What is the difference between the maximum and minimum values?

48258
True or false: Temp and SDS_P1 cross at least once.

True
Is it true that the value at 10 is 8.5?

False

==

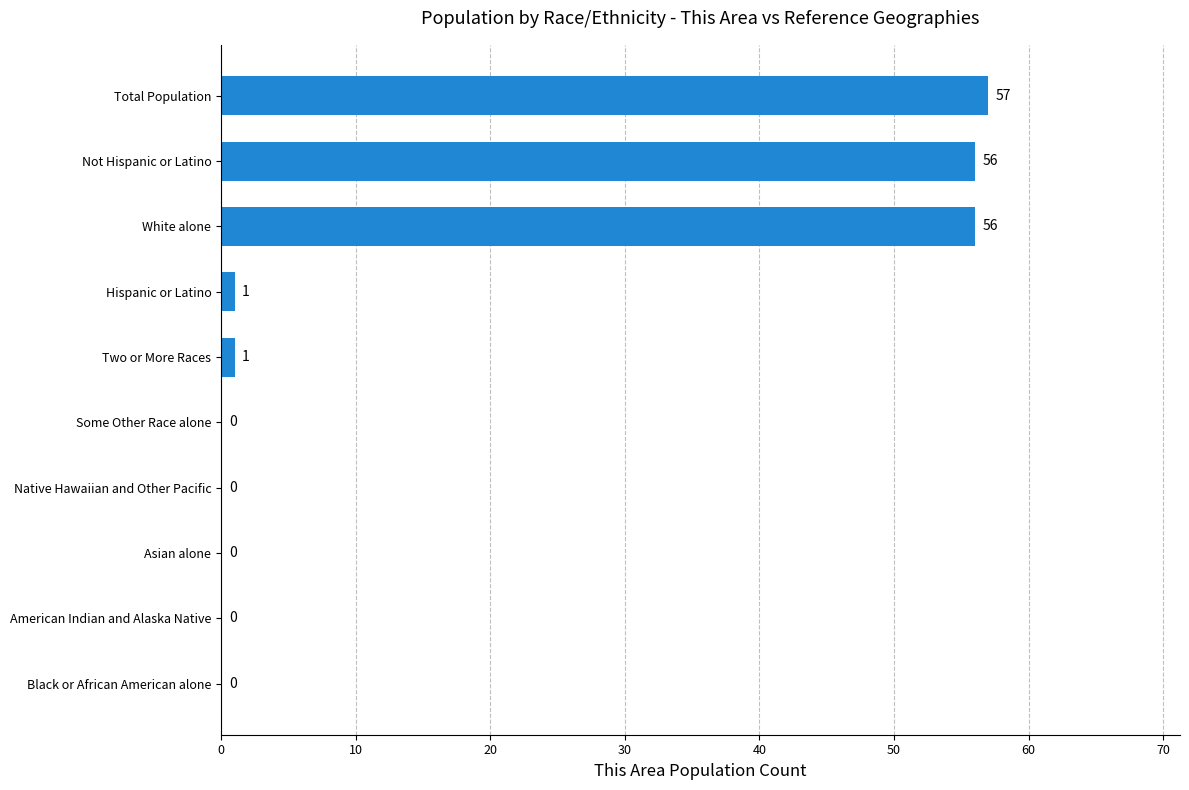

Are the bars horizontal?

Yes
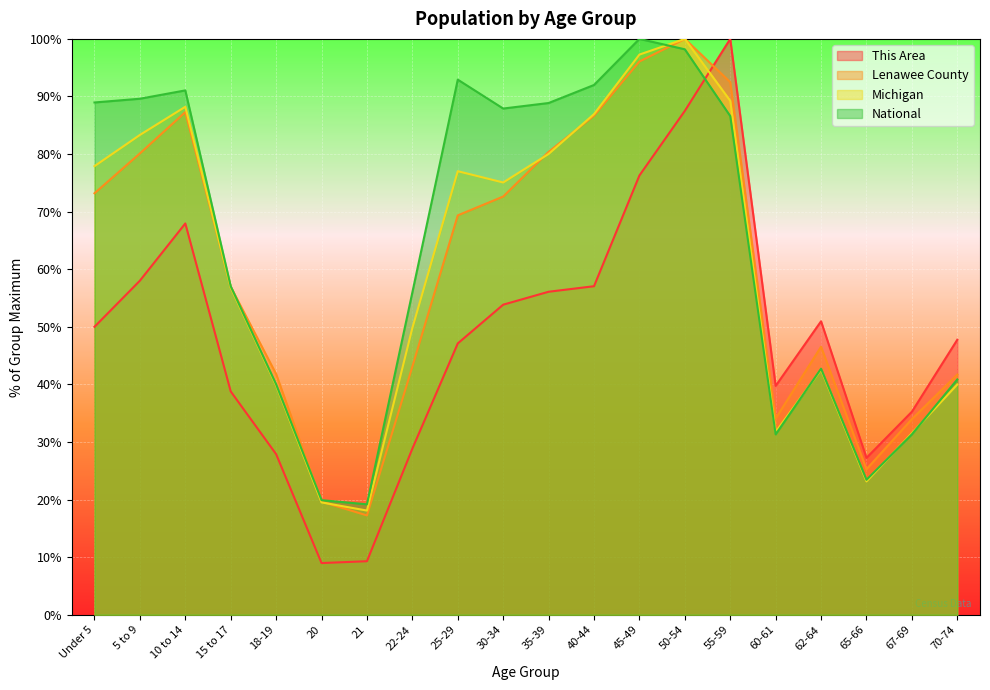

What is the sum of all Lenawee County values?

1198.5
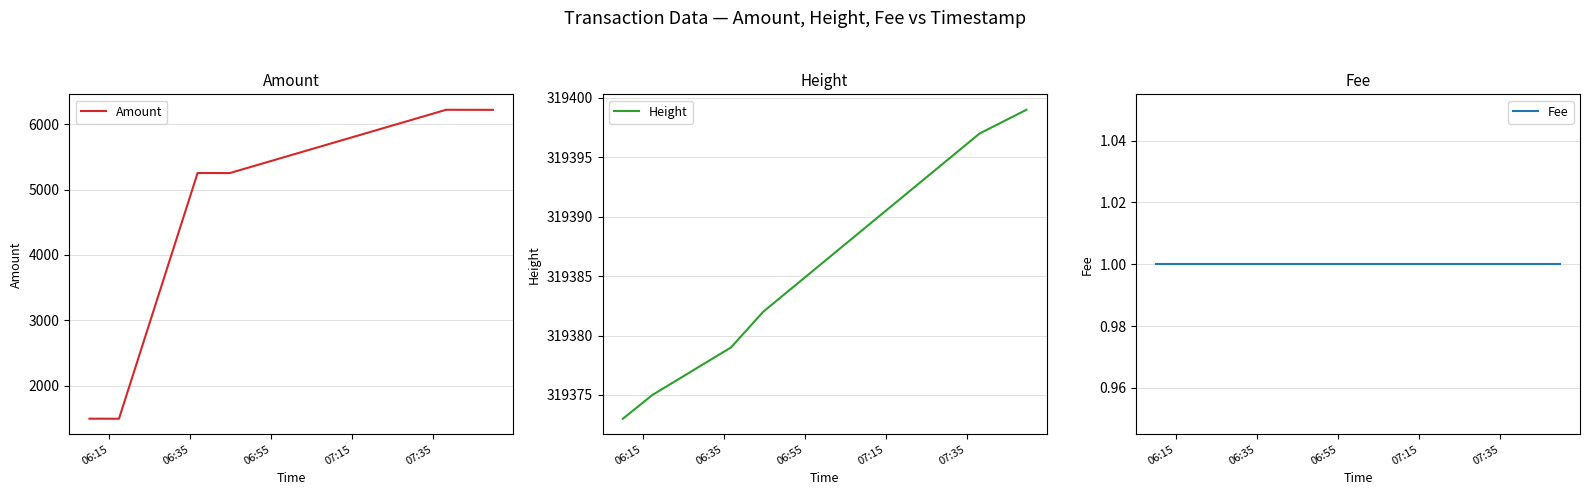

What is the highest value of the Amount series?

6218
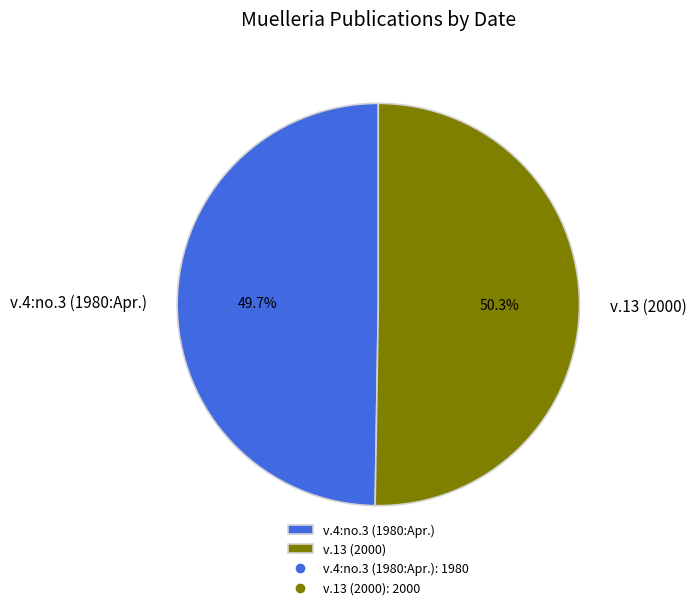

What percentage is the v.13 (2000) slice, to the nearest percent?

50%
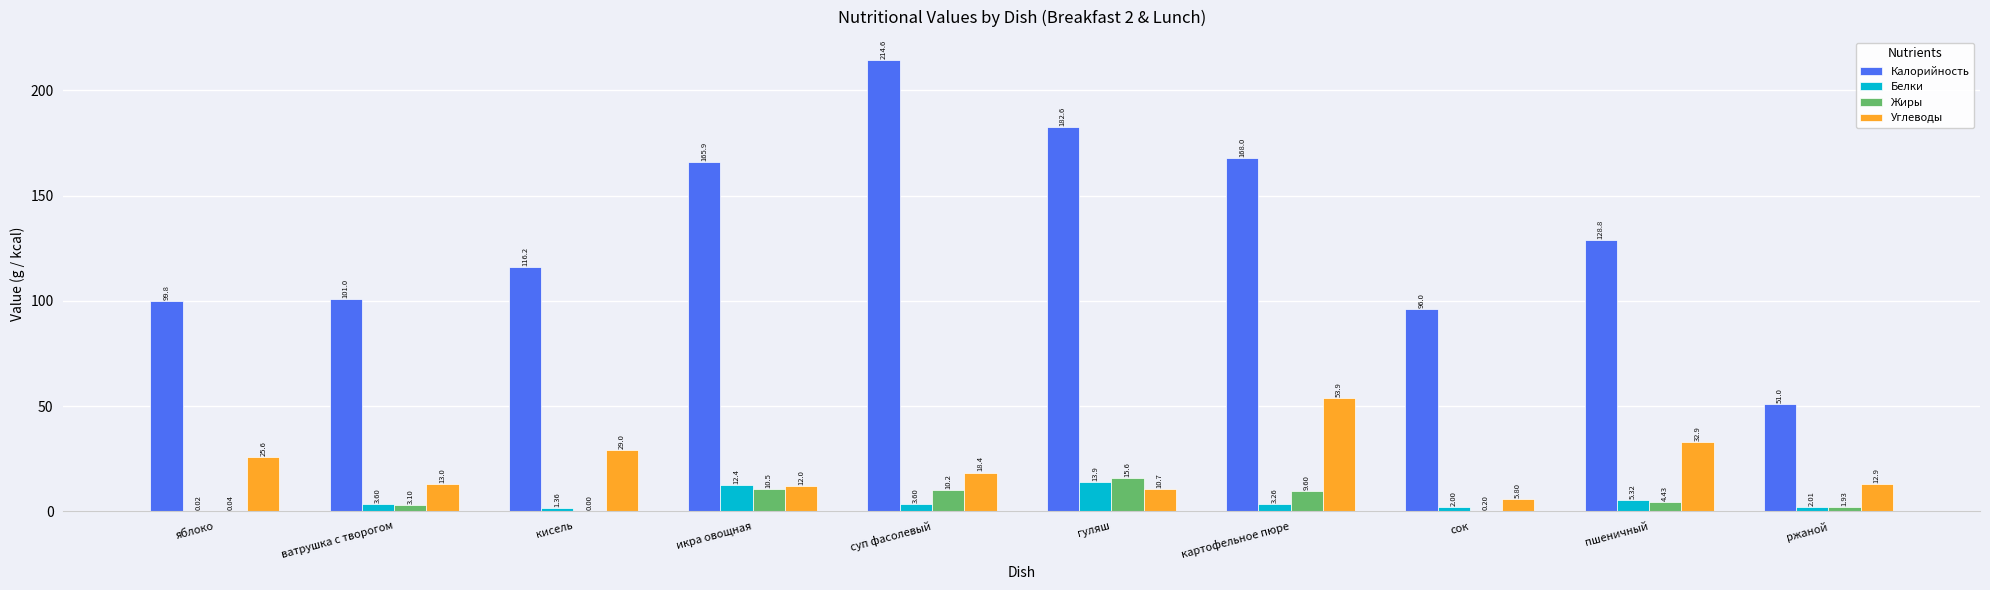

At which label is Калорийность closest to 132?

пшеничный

Task description:
Please rewrite the stretch of data from the line containing "What is the difference" through the line containing "Is it true that the value at 10 is 8.5?", replacing "Temp" with "Temperature" and changing nothing else.

Answer to the problem:
What is the difference between the maximum and minimum values?

48258
True or false: Temperature and SDS_P1 cross at least once.

True
Is it true that the value at 10 is 8.5?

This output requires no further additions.